The Yeats Connection

There are several Yeats family associated houses at Rosses point. Moyle Lodge and Bawnmore Lodge both stand close to the remaining entrance gate to Elsinore House, which was owned by Henry Middleton, Uncle of the poet, W.B. and painter Jack Yeats. Their grand-aunt, Mary Yeats, lived in a small two-storeyed house called Seaview on the right of the Sligo-Rosses Point road. She was a farmer.

Moyle Lodge was owned by the Pollexfen family, cousins of the Yeats, and here W. B. and Jack spent many a summer. Bawnmore Lodge, next door, was once a Middleton family house, also relations of the Yeats.

Elsinore House, which stands in sad decay near the pier at Rosses Point, was built by John Black, a successful Sligo smuggler.The house, along with the entire Rosses area was purchased by Henry Middleton in 1867.

Mr. Middleton spent several thousand pounds on improvements to Rosses Point. He granted building leases, encouraging the growth of the area as a seaside resort. Hotels sprung up, along with many attractive houses. The place rapidly expanded and became completely changed in comparison to the early 1800s when there was not a single house in the village.

Elsinore House commanded the sea between Rosses Point and Coney Island, once a smuggler's paradise. Smuggler's guns stood on its lawns and in the turret on the grounds overlooking the channel. A tunnel used for smuggling ran from the house under the sea.

In those days it was believed that the house was haunted by the ghosts of smugglers who used to tap on the window panes.

Elsinore was named after the Danish Royal Castle of Elsinore which commands the Kattlegat, the sea between Denmark and Sweden. William and Jack Yeats spent their summers boating, swimming or fishing, at Elsinore House.

Their uncle, Henry Middleton, was very reclusive, allowing no-one entry to his house, only the garden-boy and the postman.

Both William and Jack were inspired by their memories of Rosses Point.

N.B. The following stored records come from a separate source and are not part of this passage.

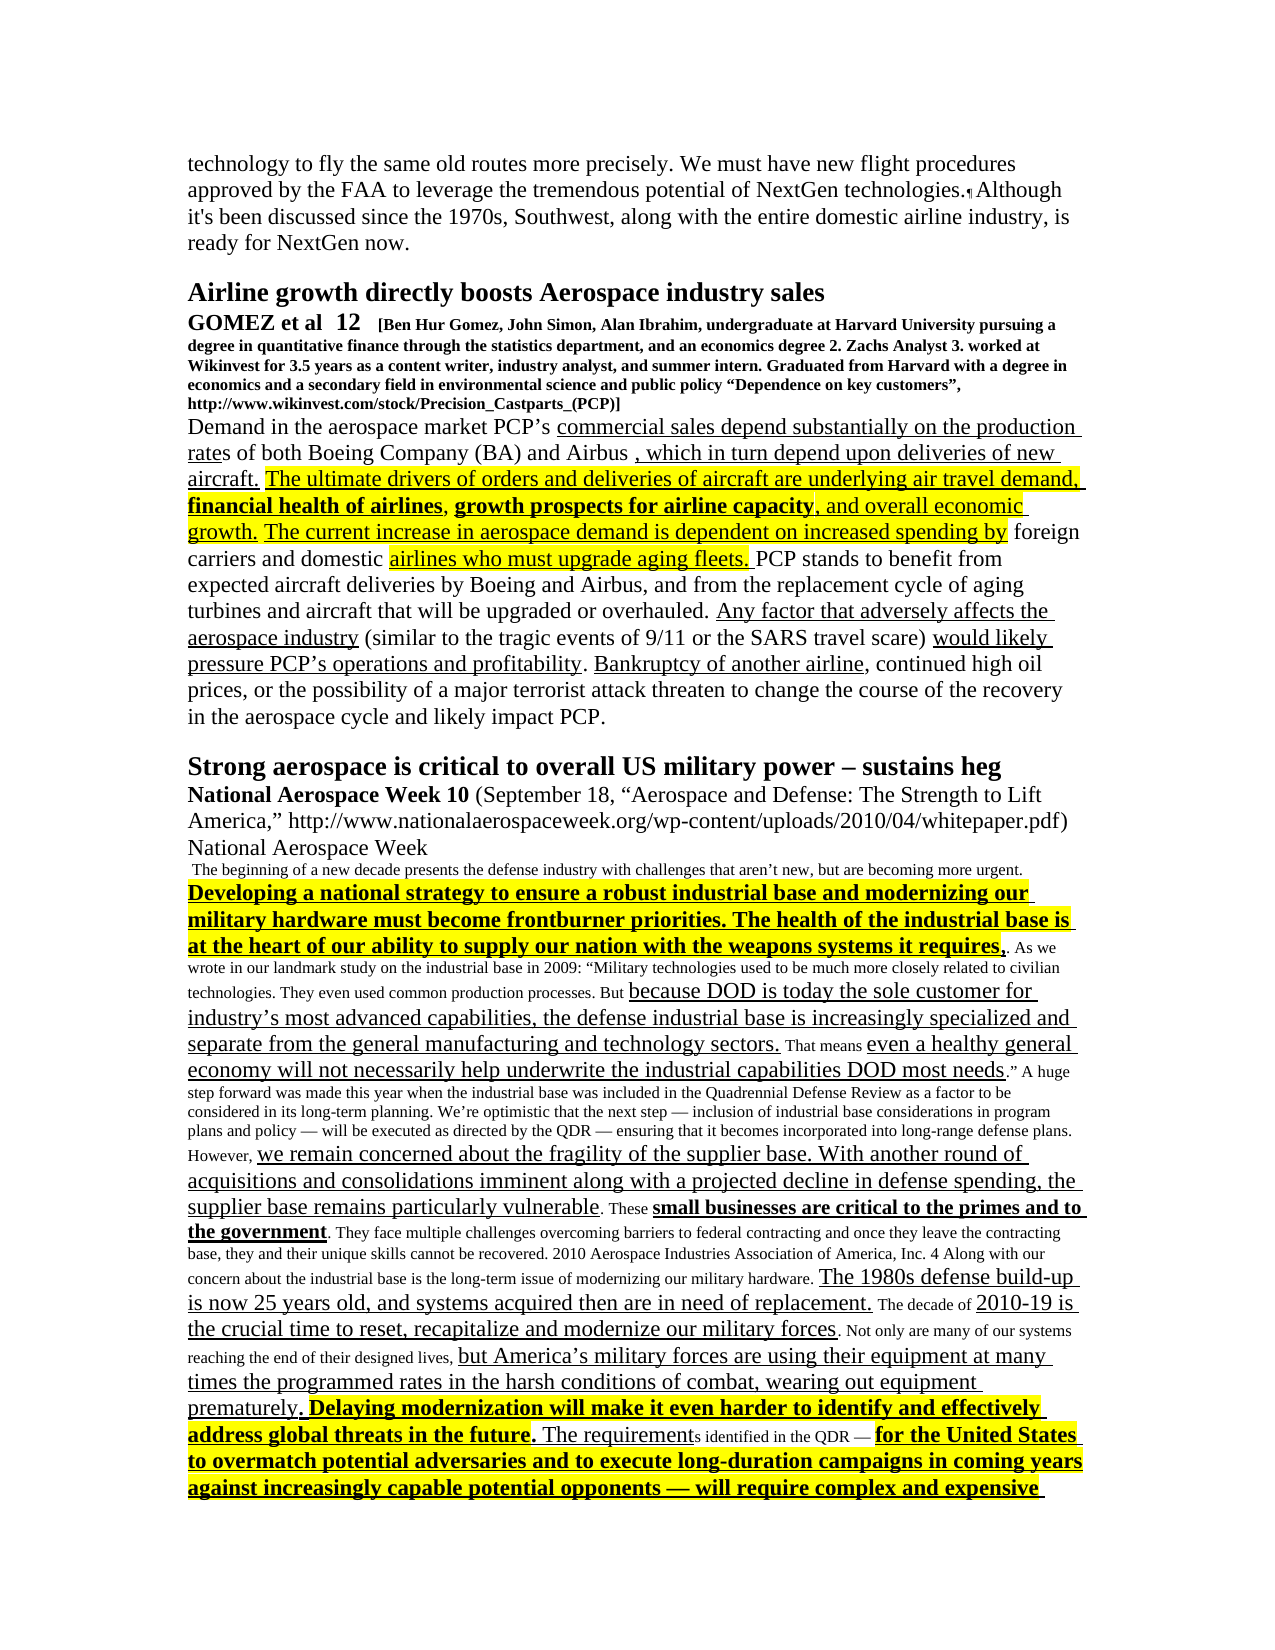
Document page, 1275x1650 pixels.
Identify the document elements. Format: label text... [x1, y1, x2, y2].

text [187, 150, 1087, 255]
text Demand in the aerospace market PCP’s commercial sales depend substantially on the production rates of both Boeing Company (BA) and Airbus , which in turn depend upon deliveries of new aircraft. The ultimate drivers of orders and deliveries of aircraft are underlying air travel demand, financial health of airlines, growth prospects for airline capacity, and overall economic growth. The current increase in aerospace demand is dependent on increased spending by foreign carriers and domestic airlines who must upgrade aging fleets. PCP stands to benefit from expected aircraft deliveries by Boeing and Airbus, and from the replacement cycle of aging turbines and aircraft that will be upgraded or overhauled. Any factor that adversely affects the aerospace industry (similar to the tragic events of 9/11 or the SARS travel scare) would likely pressure PCP’s operations and profitability. Bankruptcy of another airline, continued high oil prices, or the possibility of a major terrorist attack threaten to change the course of the recovery in the aerospace cycle and likely impact PCP. [187, 413, 1087, 729]
text National Aerospace Week 10 (September 18, “Aerospace and Defense: The Strength to Lift America,” http://www.nationalaerospaceweek.org/wp-content/uploads/2010/04/whitepaper.pdf) National Aerospace Week [187, 781, 1087, 860]
text GOMEZ et al 12 [Ben Hur Gomez, John Simon, Alan Ibrahim, undergraduate at Harvard University pursuing a degree in quantitative finance through the statistics department, and an economics degree 2. Zachs Analyst 3. worked at Wikinvest for 3.5 years as a content writer, industry analyst, and summer intern. Graduated from Harvard with a degree in economics and a secondary field in environmental science and public policy “Dependence on key customers”, http://www.wikinvest.com/stock/Precision_Castparts_(PCP)] [187, 307, 1087, 413]
subtitle Strong aerospace is critical to overall US military power – sustains heg [187, 750, 1087, 781]
subtitle Airline growth directly boosts Aerospace industry sales [187, 276, 1087, 307]
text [187, 860, 1087, 1500]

William remembered Henry Middleton in his poem:

My name is Henry Middleton,
I have a small demense,
On a storm bittern green,
I scrub its floors and make my bed,
I cook and change my plate,
The post and garden-boy alone
Have keys to my old gate.

Jack Yeats' painting "Leaving the Far Point" commemorates a walk at Rosses Point with his wife, Cottie, and his uncle, George Pollexfen, who carried a stick. Jack has included himself, wearing a wide-brimmed hat. In 1954 he presented this painting to the Mayor of Sligo.

Part of his letter reads: "It has been said that I spent my boyhood in Sligo and when I left it was to be a student of art far away. That is true, and also it is true that for the next twenty years I spent every summer at Rosses Point, that Garavogue gateway to the beautiful, old, ever active, and intelligent, ever lovely and ever young, City of Sligo."

"Leaving the Far Point" is now part of the permanent collection of Yeats pictures to be seen in the Sligo Museum and Art Gallery in Stephen Street.